Apri dan Kholid manggut-manggut. Lalu saya balik bertanya, “Emang kalian ingin ketemu tokoh idola atau artis yang kalian sukai?”

Kholid berkata, “Jujur, aku dulu ya kepikiran ingin ketemu artis atau tokoh yang aku idolakan. Tapi setelah dengar pengakuanmu barusan, aku jadi mikir, ‘iya, ya, kenapa aku sampai ngarep macam-macam sampai ingin ketemu?’ Ya mungkin aku mau aja ketemu, tapi artisnya, kan, belum tentu mau ketemu aku, hahaha...”

Saya beralih kepada Apri, “Kalau kamu, Pri?”

“Sama kayak kamu,” jawab Apri. “Sebenarnya, aku juga mikirnya sama kayak kamu tadi, cuma aku nggak tahu gimana menyebutnya. Intinya aku juga nggak berani ngarep macam-macam hanya karena ngefans seorang artis. Itu namanya sadar diri, ya?”

Percakapan kami terus mengalir, sambil menikmati kacang rebus, menyesap teh, dan mengisap udud. Tanpa terasa, kacang rebus di baskom akhirnya benar-benar tandas, dan jarum jam sudah menunjuk tengah malam.

Kholid bertanya pada saya, “Kita pulang apa nginap, nih?”

Apri langsung menyela, “Nginap aja, nggak usah pulang.”

Jalan pulang dari rumah Apri harus melewati jalanan gelap dan panjang yang diapit perkebunan dan persawahan. Sebenarnya saya tidak masalah jika harus melewati jalanan itu di tengah malam untuk pulang. Tapi Kholid sepertinya enggan. Jadi kami lalu memutuskan untuk menginap di tempat Apri. 

Setelah membersihkan tikar dari kulit-kulit kacang, kami lalu membaringkan badan. Sambil menunggu lelap, kami bercakap-cakap pelan. 

Kholid berkata, “Ternyata di sini juga dingin kalau tengah malam, ya. Kirain cuma di tempatku. Di tempatmu juga gitu, Da’?”

“Iya,” saya menjawab. “Akhir-akhir ini emang sangat dingin pas tengah malam. Padahal biasanya semromong (panas) terus.”

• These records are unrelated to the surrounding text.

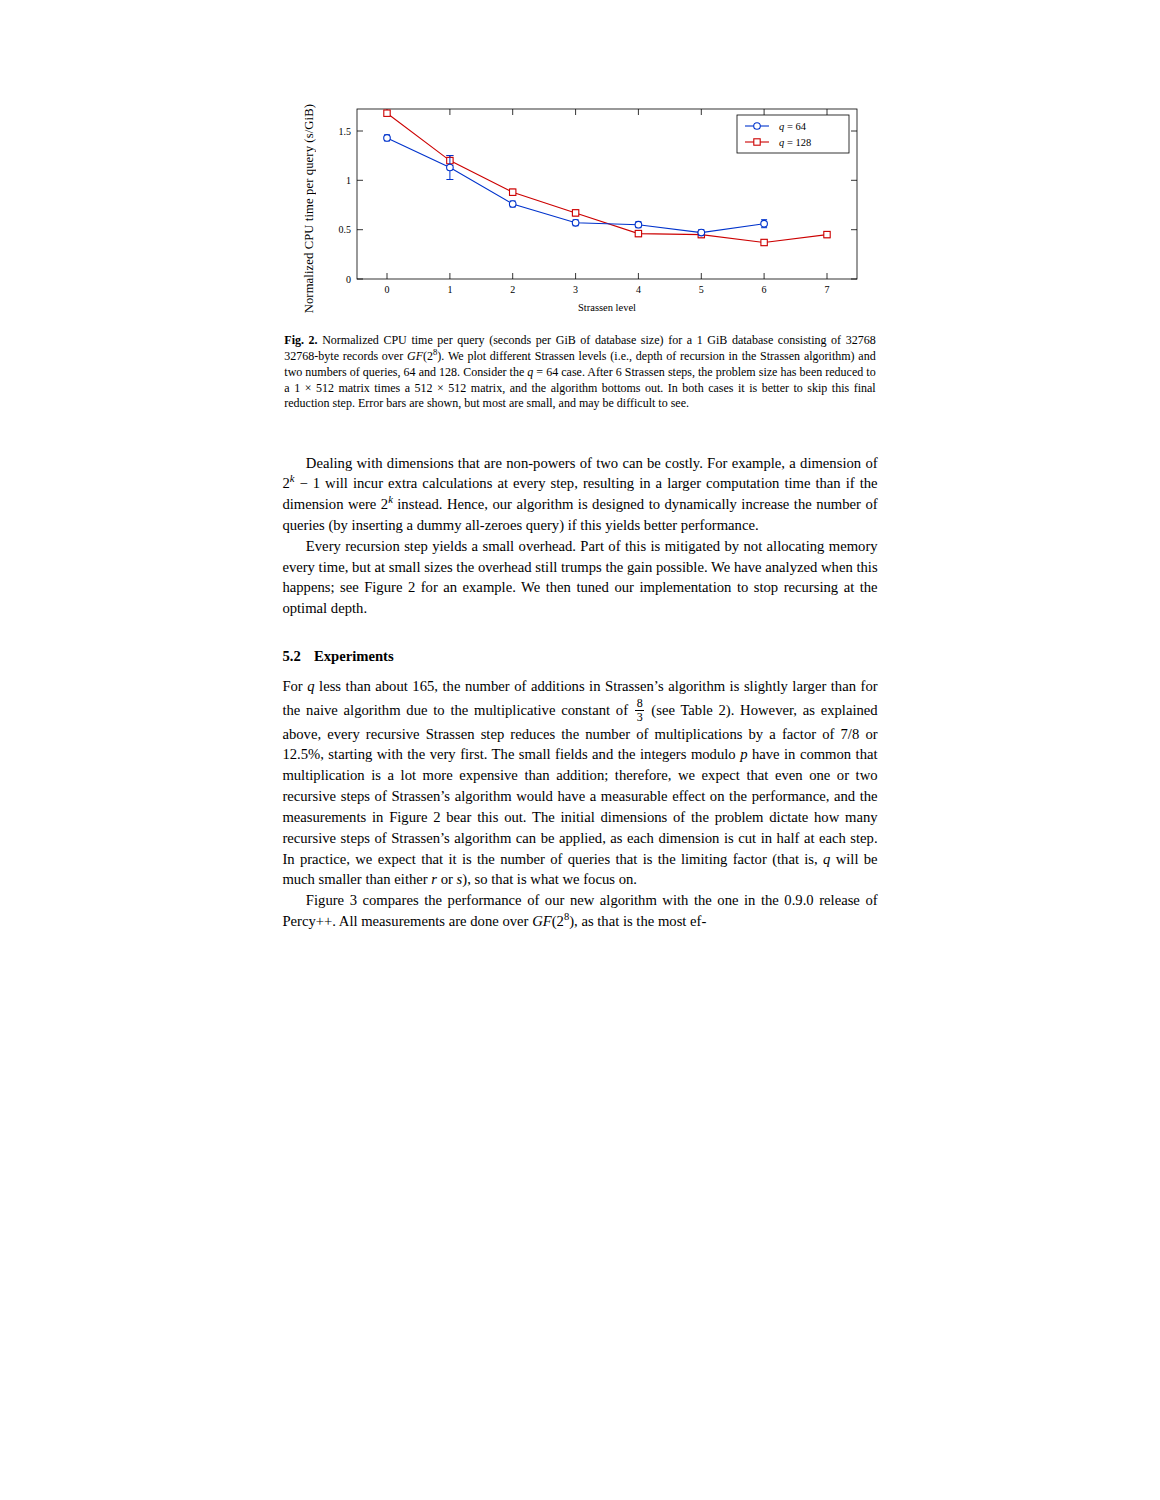Normalized CPU time per query (s/GiB)
0 0.5 1 1.5 0 1 2 3 4 5 6 7 Strassen level q = 64 q = 128
Fig. 2. Normalized CPU time per query (seconds per GiB of database size) for a 1 GiB database consisting of 32768 32768-byte records over GF(28). We plot different Strassen levels (i.e., depth of recursion in the Strassen algorithm) and two numbers of queries, 64 and 128. Consider the q = 64 case. After 6 Strassen steps, the problem size has been reduced to a 1 × 512 matrix times a 512 × 512 matrix, and the algorithm bottoms out. In both cases it is better to skip this final reduction step. Error bars are shown, but most are small, and may be difficult to see.
Dealing with dimensions that are non-powers of two can be costly. For example, a dimension of 2k − 1 will incur extra calculations at every step, resulting in a larger computation time than if the dimension were 2k instead. Hence, our algorithm is designed to dynamically increase the number of queries (by inserting a dummy all-zeroes query) if this yields better performance.
Every recursion step yields a small overhead. Part of this is mitigated by not allocating memory every time, but at small sizes the overhead still trumps the gain possible. We have analyzed when this happens; see Figure 2 for an example. We then tuned our implementation to stop recursing at the optimal depth.
5.2 Experiments
For q less than about 165, the number of additions in Strassen’s algorithm is slightly larger than for the naive algorithm due to the multiplicative constant of 83 (see Table 2). However, as explained above, every recursive Strassen step reduces the number of multiplications by a factor of 7/8 or 12.5%, starting with the very first. The small fields and the integers modulo p have in common that multiplication is a lot more expensive than addition; therefore, we expect that even one or two recursive steps of Strassen’s algorithm would have a measurable effect on the performance, and the measurements in Figure 2 bear this out. The initial dimensions of the problem dictate how many recursive steps of Strassen’s algorithm can be applied, as each dimension is cut in half at each step. In practice, we expect that it is the number of queries that is the limiting factor (that is, q will be much smaller than either r or s), so that is what we focus on.
Figure 3 compares the performance of our new algorithm with the one in the 0.9.0 release of Percy++. All measurements are done over GF(28), as that is the most ef-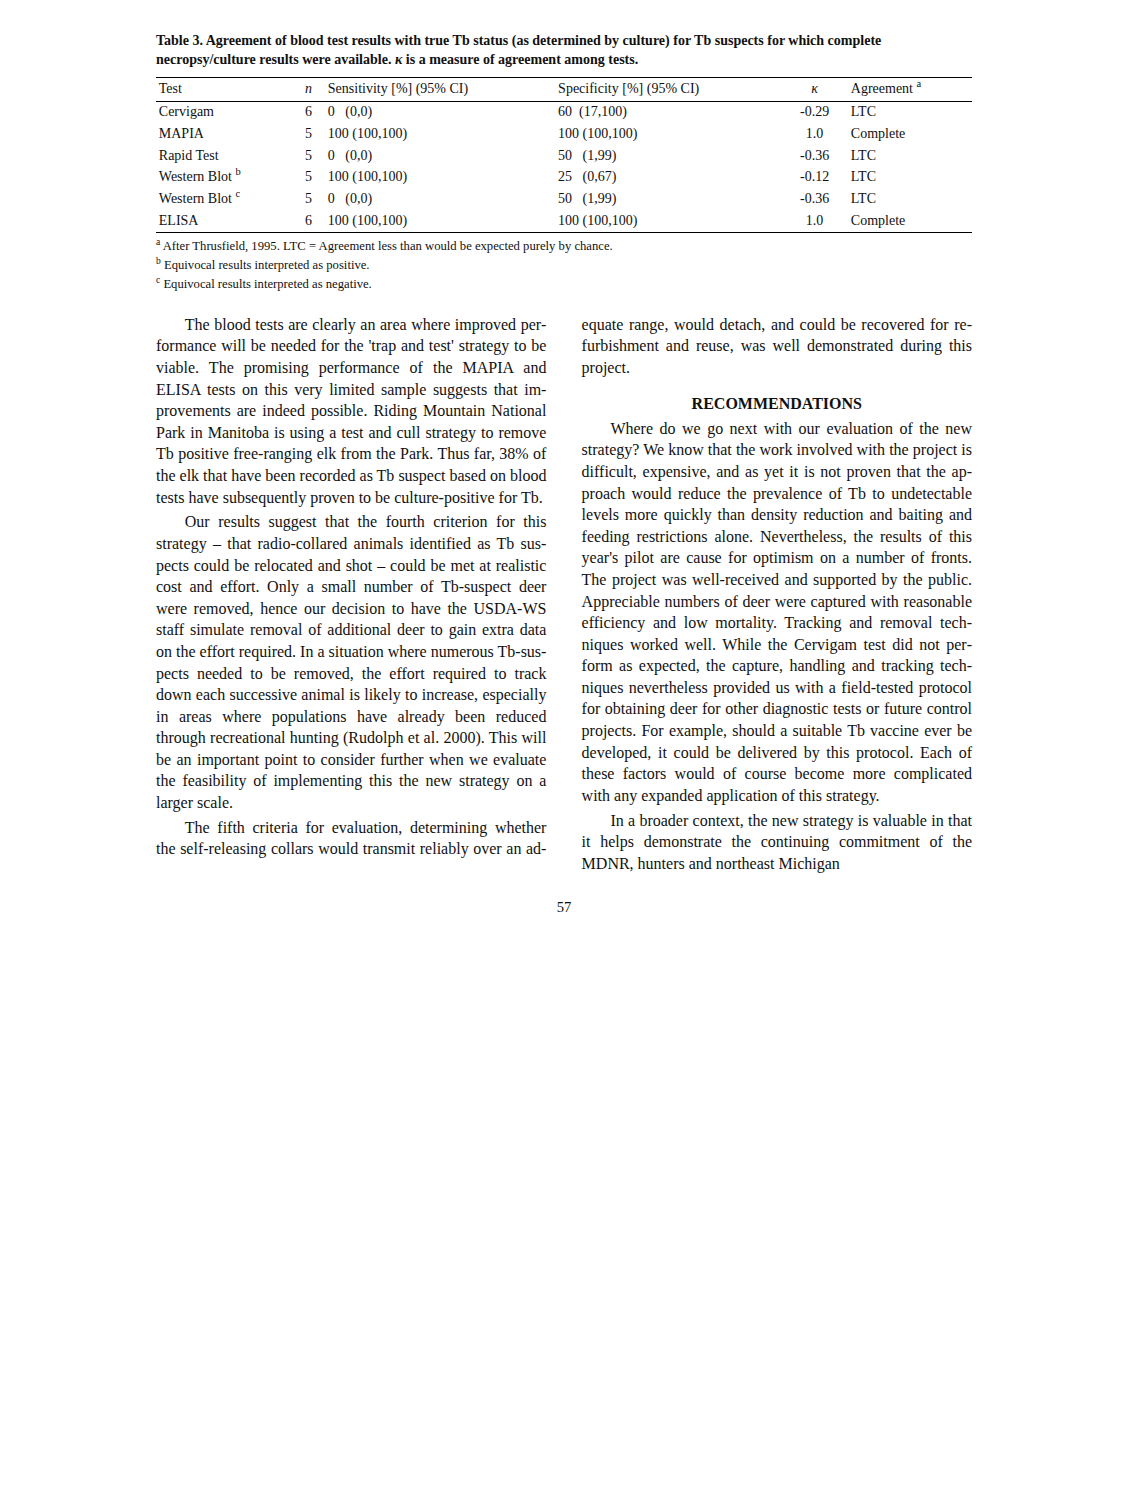Table 3. Agreement of blood test results with true Tb status (as determined by culture) for Tb suspects for which complete necropsy/culture results were available. κ is a measure of agreement among tests.
| Test | n | Sensitivity [%] (95% CI) | Specificity [%] (95% CI) | κ | Agreement a |
| --- | --- | --- | --- | --- | --- |
| Cervigam | 6 | 0 (0,0) | 60 (17,100) | -0.29 | LTC |
| MAPIA | 5 | 100 (100,100) | 100 (100,100) | 1.0 | Complete |
| Rapid Test | 5 | 0 (0,0) | 50 (1,99) | -0.36 | LTC |
| Western Blot b | 5 | 100 (100,100) | 25 (0,67) | -0.12 | LTC |
| Western Blot c | 5 | 0 (0,0) | 50 (1,99) | -0.36 | LTC |
| ELISA | 6 | 100 (100,100) | 100 (100,100) | 1.0 | Complete |
a After Thrusfield, 1995. LTC = Agreement less than would be expected purely by chance.
b Equivocal results interpreted as positive.
c Equivocal results interpreted as negative.
The blood tests are clearly an area where improved performance will be needed for the 'trap and test' strategy to be viable. The promising performance of the MAPIA and ELISA tests on this very limited sample suggests that improvements are indeed possible. Riding Mountain National Park in Manitoba is using a test and cull strategy to remove Tb positive free-ranging elk from the Park. Thus far, 38% of the elk that have been recorded as Tb suspect based on blood tests have subsequently proven to be culture-positive for Tb.
Our results suggest that the fourth criterion for this strategy – that radio-collared animals identified as Tb suspects could be relocated and shot – could be met at realistic cost and effort. Only a small number of Tb-suspect deer were removed, hence our decision to have the USDA-WS staff simulate removal of additional deer to gain extra data on the effort required. In a situation where numerous Tb-suspects needed to be removed, the effort required to track down each successive animal is likely to increase, especially in areas where populations have already been reduced through recreational hunting (Rudolph et al. 2000). This will be an important point to consider further when we evaluate the feasibility of implementing this the new strategy on a larger scale.
The fifth criteria for evaluation, determining whether the self-releasing collars would transmit reliably over an adequate range, would detach, and could be recovered for refurbishment and reuse, was well demonstrated during this project.
RECOMMENDATIONS
Where do we go next with our evaluation of the new strategy? We know that the work involved with the project is difficult, expensive, and as yet it is not proven that the approach would reduce the prevalence of Tb to undetectable levels more quickly than density reduction and baiting and feeding restrictions alone. Nevertheless, the results of this year's pilot are cause for optimism on a number of fronts. The project was well-received and supported by the public. Appreciable numbers of deer were captured with reasonable efficiency and low mortality. Tracking and removal techniques worked well. While the Cervigam test did not perform as expected, the capture, handling and tracking techniques nevertheless provided us with a field-tested protocol for obtaining deer for other diagnostic tests or future control projects. For example, should a suitable Tb vaccine ever be developed, it could be delivered by this protocol. Each of these factors would of course become more complicated with any expanded application of this strategy.
In a broader context, the new strategy is valuable in that it helps demonstrate the continuing commitment of the MDNR, hunters and northeast Michigan
57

“Kalian perlu selimut?” tanya Apri.

“Nggak perlu, sih,” sahut Kholid. “Tapi kalau ada sarung, kayaknya bagus.”

Apri bangkit, dan sesaat kemudian menyerahkan sarung untuk saya dan Kholid. Kami lalu menjadikan sarung itu sebagai selimut. 

Udara terasa dingin, malam kian ngelangut.